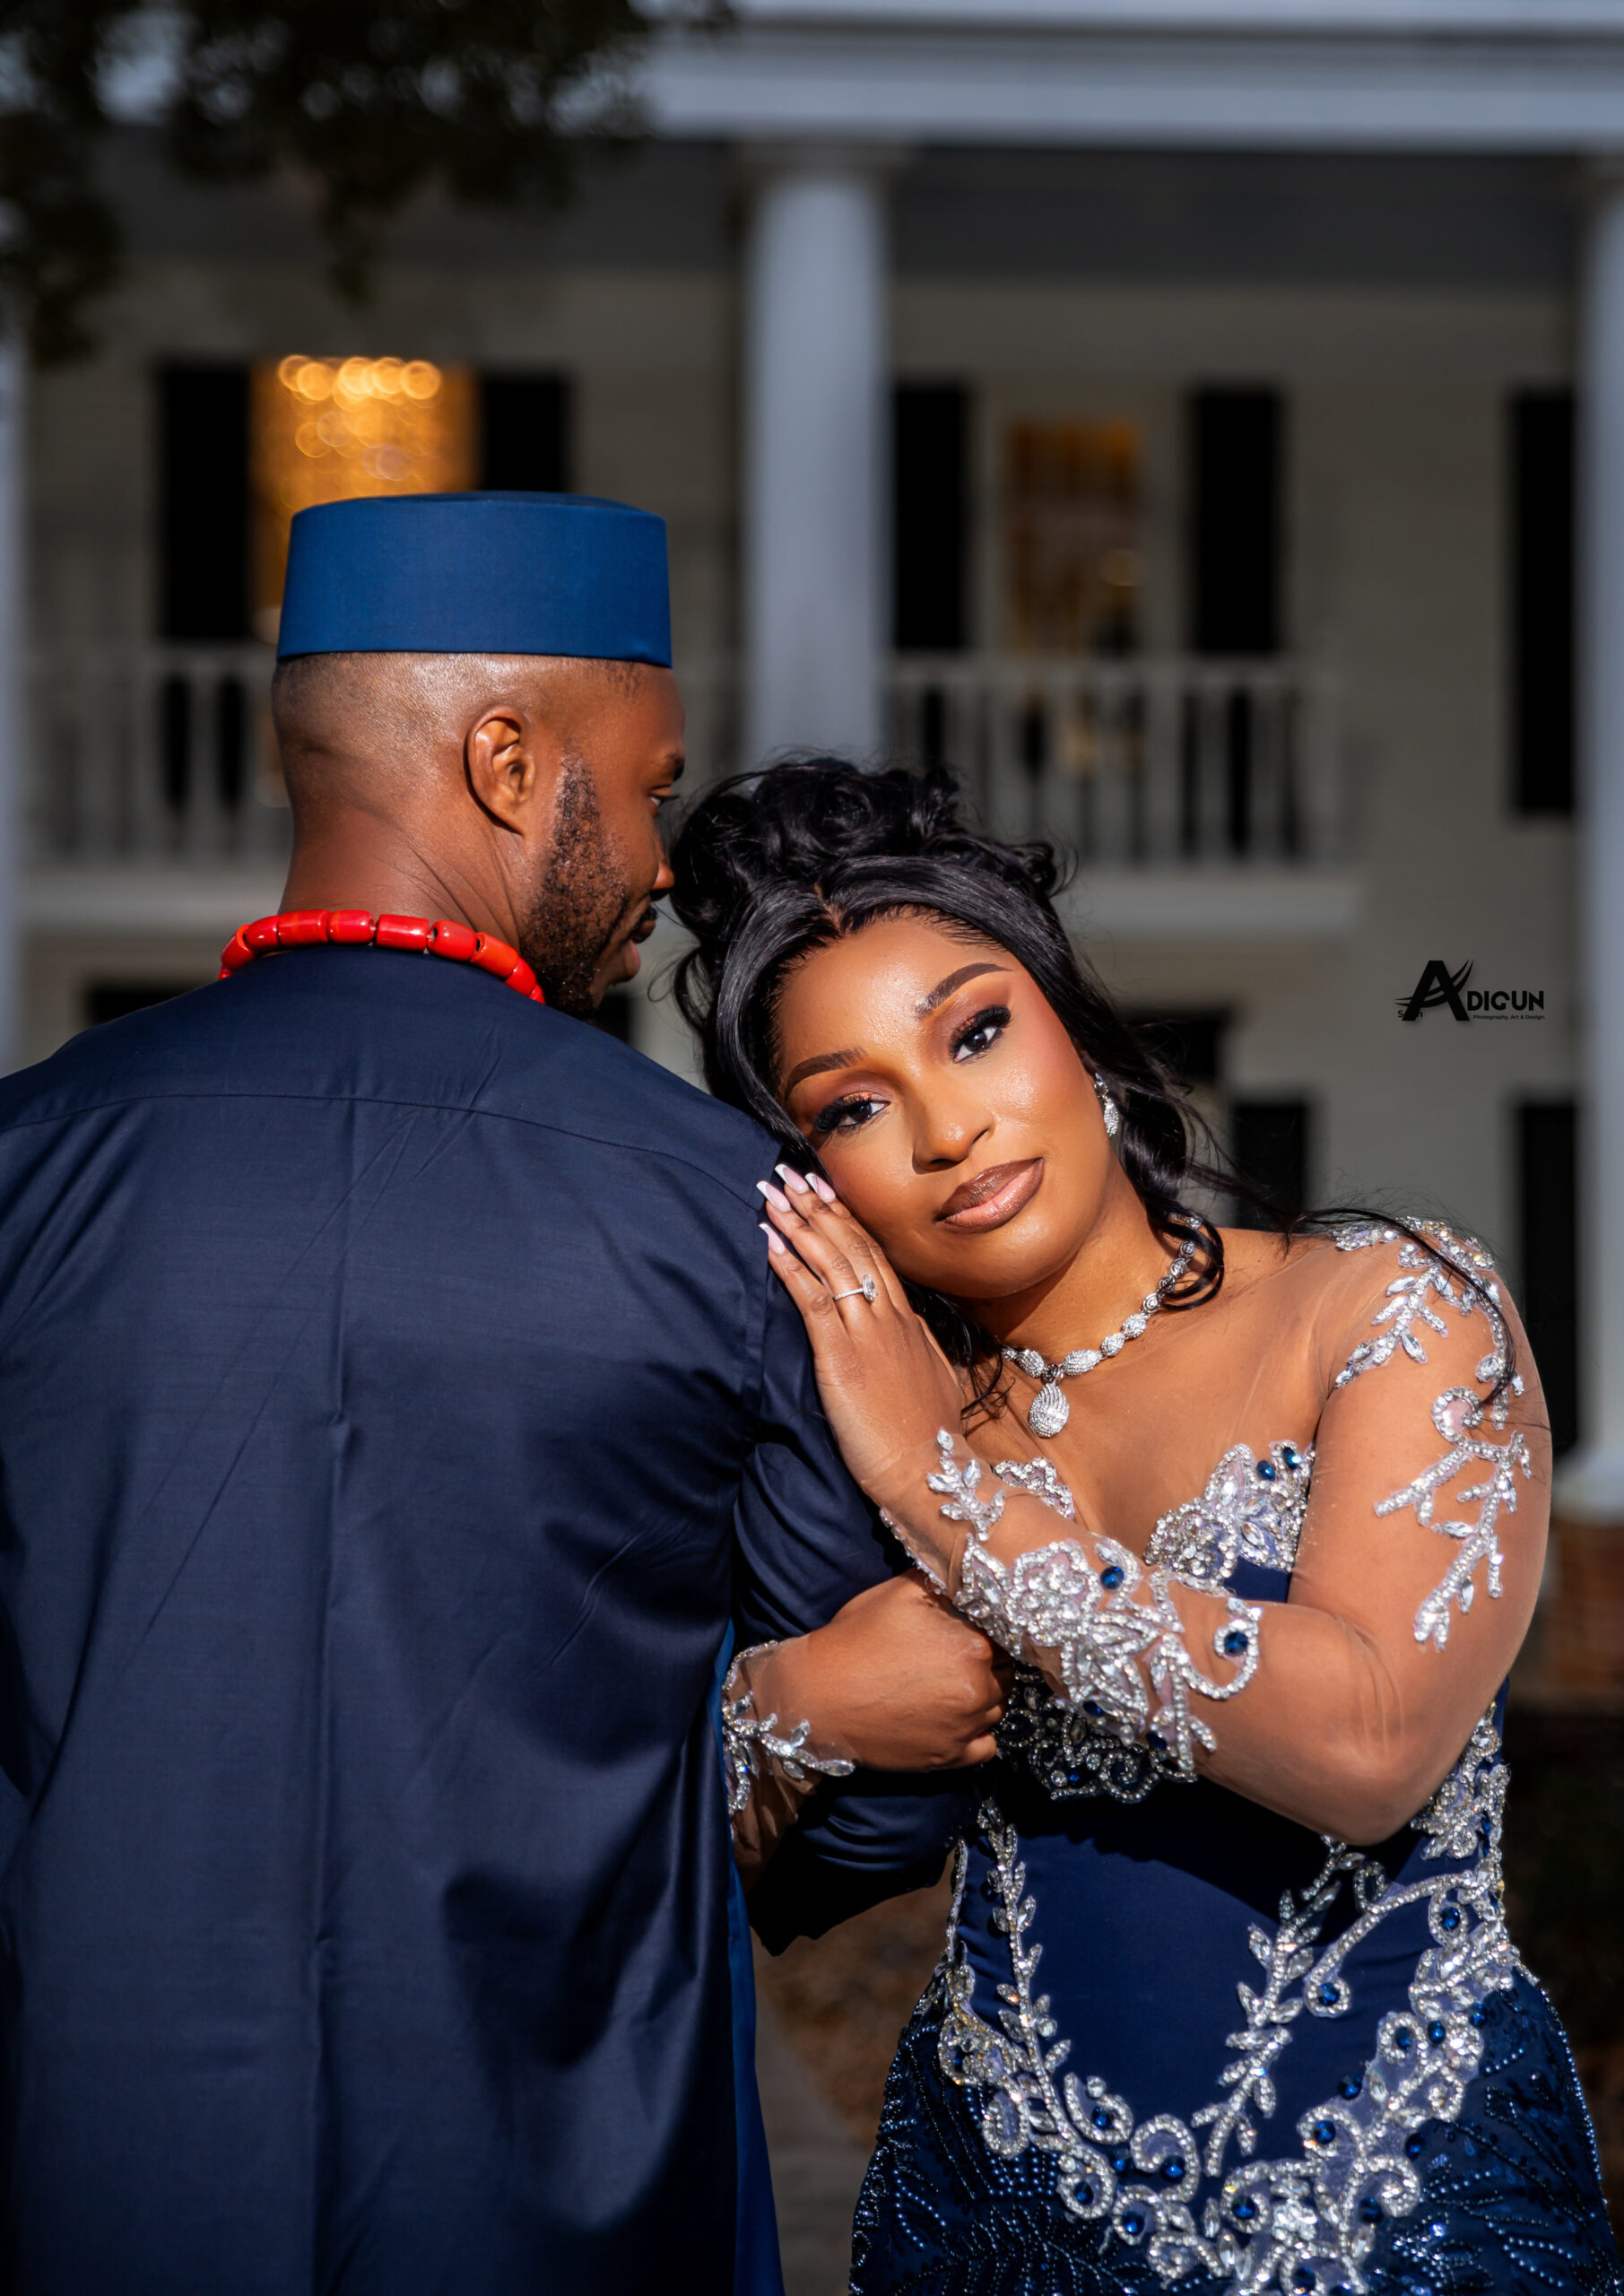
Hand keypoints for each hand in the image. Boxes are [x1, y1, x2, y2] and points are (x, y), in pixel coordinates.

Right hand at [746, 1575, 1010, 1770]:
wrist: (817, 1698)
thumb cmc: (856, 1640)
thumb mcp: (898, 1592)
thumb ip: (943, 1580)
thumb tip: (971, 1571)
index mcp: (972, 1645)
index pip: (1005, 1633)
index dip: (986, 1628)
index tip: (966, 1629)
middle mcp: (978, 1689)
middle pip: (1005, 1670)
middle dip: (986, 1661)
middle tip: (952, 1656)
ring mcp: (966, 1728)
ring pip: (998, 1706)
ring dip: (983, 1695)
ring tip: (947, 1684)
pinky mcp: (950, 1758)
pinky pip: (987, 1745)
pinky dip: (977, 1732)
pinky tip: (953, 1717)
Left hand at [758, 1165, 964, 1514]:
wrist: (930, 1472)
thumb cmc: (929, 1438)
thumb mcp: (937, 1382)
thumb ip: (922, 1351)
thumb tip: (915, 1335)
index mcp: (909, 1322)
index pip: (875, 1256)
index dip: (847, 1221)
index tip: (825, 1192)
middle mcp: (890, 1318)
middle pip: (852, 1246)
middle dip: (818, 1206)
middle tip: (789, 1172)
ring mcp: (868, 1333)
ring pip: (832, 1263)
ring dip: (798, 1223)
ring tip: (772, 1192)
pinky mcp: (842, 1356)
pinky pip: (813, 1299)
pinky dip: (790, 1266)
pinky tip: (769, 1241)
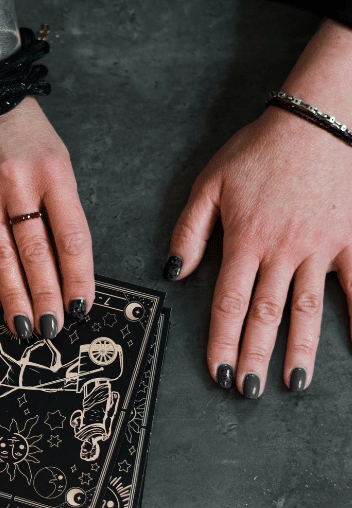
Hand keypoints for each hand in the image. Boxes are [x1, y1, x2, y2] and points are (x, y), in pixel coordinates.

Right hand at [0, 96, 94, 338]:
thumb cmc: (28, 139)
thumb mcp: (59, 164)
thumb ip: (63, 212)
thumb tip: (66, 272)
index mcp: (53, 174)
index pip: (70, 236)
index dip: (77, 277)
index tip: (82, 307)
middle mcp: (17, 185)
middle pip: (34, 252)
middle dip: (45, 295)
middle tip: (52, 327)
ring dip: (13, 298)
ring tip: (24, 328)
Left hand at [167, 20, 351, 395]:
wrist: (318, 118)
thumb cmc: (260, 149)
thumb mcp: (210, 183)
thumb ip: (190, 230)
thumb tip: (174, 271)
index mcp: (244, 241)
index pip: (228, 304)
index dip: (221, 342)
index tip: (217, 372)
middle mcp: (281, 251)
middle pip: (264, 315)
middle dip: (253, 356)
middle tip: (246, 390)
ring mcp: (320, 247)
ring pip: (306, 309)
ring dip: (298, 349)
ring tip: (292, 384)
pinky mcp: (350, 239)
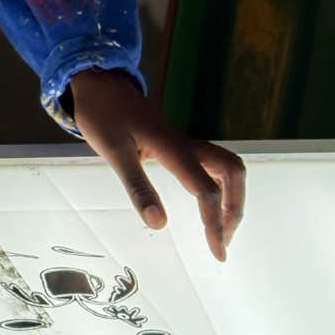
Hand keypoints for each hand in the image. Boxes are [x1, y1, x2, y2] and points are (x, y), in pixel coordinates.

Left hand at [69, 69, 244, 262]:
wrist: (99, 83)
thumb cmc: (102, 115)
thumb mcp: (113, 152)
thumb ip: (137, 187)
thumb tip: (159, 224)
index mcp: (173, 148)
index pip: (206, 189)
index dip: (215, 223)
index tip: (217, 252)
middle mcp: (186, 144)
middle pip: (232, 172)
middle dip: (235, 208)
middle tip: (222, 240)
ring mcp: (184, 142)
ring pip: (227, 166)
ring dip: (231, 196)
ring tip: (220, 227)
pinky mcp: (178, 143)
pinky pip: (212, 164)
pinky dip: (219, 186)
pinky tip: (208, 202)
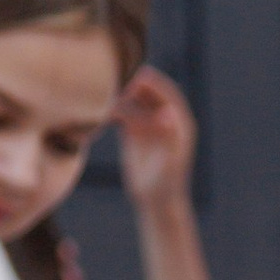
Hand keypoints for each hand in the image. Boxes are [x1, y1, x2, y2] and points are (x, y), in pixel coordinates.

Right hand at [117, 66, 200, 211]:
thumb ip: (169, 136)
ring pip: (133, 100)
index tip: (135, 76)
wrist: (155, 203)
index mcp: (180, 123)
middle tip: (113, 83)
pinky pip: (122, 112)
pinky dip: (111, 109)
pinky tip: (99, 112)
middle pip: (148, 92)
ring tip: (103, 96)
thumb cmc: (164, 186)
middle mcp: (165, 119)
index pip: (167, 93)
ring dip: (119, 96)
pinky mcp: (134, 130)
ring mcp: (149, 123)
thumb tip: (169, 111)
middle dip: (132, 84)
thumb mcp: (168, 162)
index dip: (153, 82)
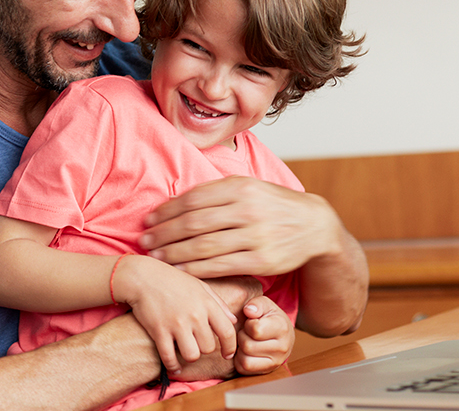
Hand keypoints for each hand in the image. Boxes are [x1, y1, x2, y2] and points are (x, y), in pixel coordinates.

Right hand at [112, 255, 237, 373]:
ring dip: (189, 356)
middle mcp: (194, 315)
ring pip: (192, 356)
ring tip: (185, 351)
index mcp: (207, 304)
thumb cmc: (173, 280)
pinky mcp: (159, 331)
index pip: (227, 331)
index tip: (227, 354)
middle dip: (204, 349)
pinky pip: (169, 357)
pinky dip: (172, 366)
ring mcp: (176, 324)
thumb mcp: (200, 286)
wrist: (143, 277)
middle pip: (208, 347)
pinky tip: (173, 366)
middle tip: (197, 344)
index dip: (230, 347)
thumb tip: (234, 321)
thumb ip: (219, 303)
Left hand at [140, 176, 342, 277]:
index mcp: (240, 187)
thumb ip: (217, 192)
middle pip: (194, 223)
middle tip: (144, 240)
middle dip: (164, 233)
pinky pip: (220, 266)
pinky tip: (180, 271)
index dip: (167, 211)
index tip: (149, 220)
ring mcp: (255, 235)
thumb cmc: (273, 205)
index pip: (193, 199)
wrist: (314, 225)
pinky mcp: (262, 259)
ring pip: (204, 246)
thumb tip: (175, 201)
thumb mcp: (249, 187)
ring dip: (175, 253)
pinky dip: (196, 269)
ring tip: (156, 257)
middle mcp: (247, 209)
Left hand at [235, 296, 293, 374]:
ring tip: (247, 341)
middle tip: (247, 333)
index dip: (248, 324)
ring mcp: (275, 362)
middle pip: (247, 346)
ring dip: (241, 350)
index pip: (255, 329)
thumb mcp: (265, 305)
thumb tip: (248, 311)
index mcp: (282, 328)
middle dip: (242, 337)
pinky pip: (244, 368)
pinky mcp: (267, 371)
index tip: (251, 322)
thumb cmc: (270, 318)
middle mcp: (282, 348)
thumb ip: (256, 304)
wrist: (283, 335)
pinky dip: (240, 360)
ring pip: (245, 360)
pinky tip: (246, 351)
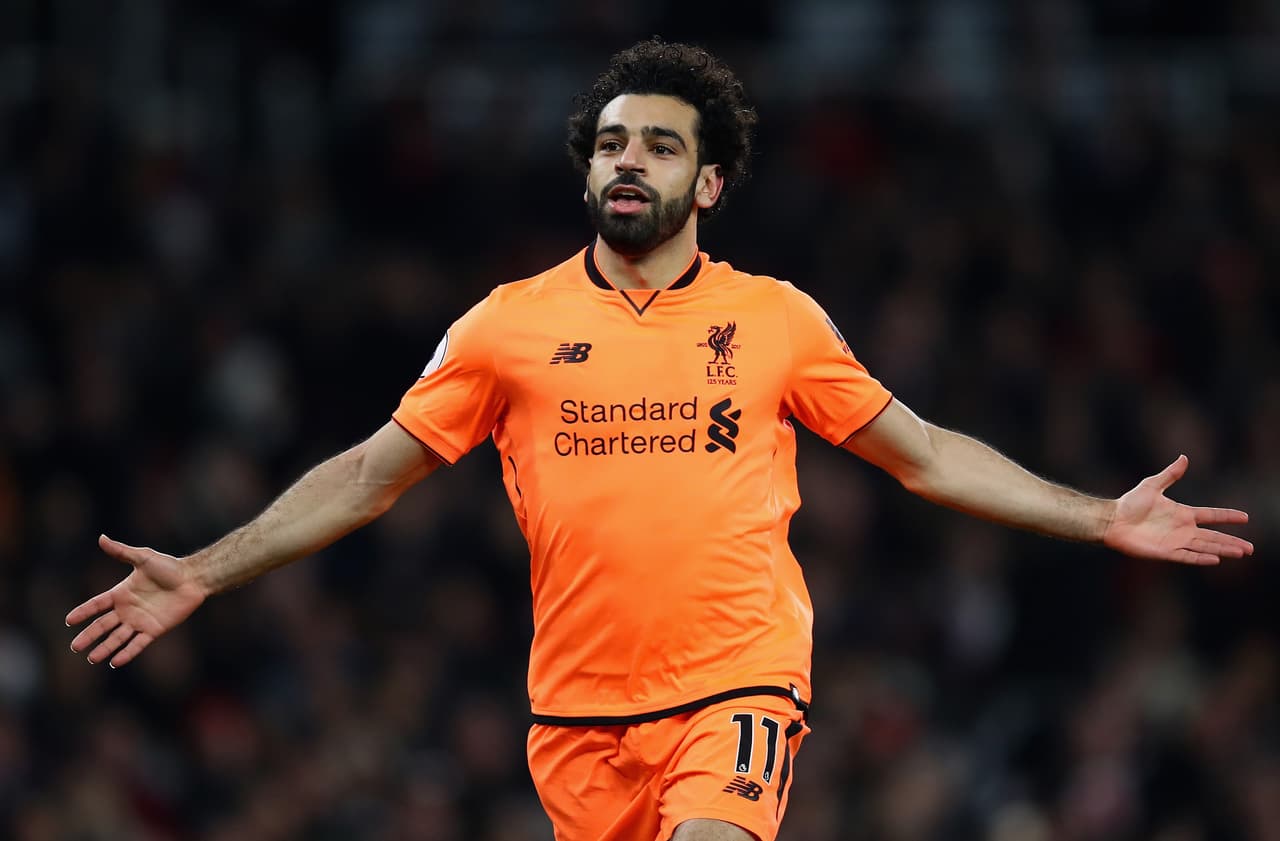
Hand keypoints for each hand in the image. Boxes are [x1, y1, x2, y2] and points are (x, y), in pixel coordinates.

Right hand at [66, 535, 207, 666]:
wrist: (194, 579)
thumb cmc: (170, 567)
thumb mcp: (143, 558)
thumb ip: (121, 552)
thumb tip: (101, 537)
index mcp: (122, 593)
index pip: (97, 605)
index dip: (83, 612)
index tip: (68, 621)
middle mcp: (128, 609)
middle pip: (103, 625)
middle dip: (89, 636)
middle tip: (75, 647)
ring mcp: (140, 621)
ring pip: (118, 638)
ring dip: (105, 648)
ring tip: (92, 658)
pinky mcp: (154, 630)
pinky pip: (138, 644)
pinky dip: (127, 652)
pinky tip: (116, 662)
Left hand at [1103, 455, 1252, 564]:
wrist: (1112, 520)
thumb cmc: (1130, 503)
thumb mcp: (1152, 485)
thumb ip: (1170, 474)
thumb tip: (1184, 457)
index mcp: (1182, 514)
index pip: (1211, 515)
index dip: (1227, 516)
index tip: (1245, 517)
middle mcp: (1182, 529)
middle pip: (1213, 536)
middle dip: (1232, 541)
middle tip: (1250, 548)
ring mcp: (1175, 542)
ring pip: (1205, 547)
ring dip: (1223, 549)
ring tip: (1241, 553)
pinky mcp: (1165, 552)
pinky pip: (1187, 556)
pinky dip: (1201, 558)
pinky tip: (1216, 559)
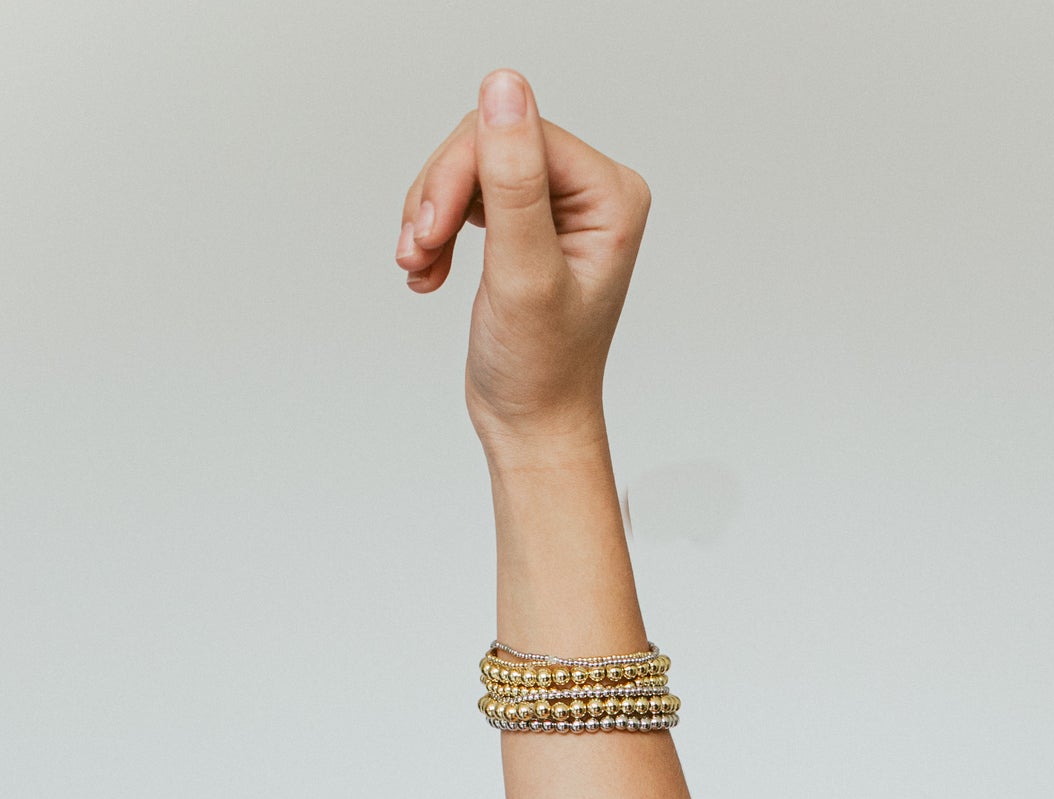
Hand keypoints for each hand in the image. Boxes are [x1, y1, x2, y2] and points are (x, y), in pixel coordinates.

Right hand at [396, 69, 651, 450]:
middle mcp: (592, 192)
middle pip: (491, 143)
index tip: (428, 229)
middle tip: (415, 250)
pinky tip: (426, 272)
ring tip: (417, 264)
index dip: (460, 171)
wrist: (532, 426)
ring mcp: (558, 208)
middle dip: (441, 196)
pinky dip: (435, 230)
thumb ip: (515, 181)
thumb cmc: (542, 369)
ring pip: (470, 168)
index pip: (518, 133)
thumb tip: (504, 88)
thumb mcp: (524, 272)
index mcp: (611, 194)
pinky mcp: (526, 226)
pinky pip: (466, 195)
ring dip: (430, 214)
______________________________
▸ **Try it**:
Working from the listing above, pick out every line that has "Left" and copy it.

▸ **Answer box**:
Left hand at [758, 1165, 964, 1514]:
Left hand at [167, 20, 351, 395]:
Left hand at [69, 69, 244, 262]:
Left hand at [140, 176, 342, 277]:
Left hand at [235, 296, 293, 374]:
Left hand at [1103, 455, 1252, 564]:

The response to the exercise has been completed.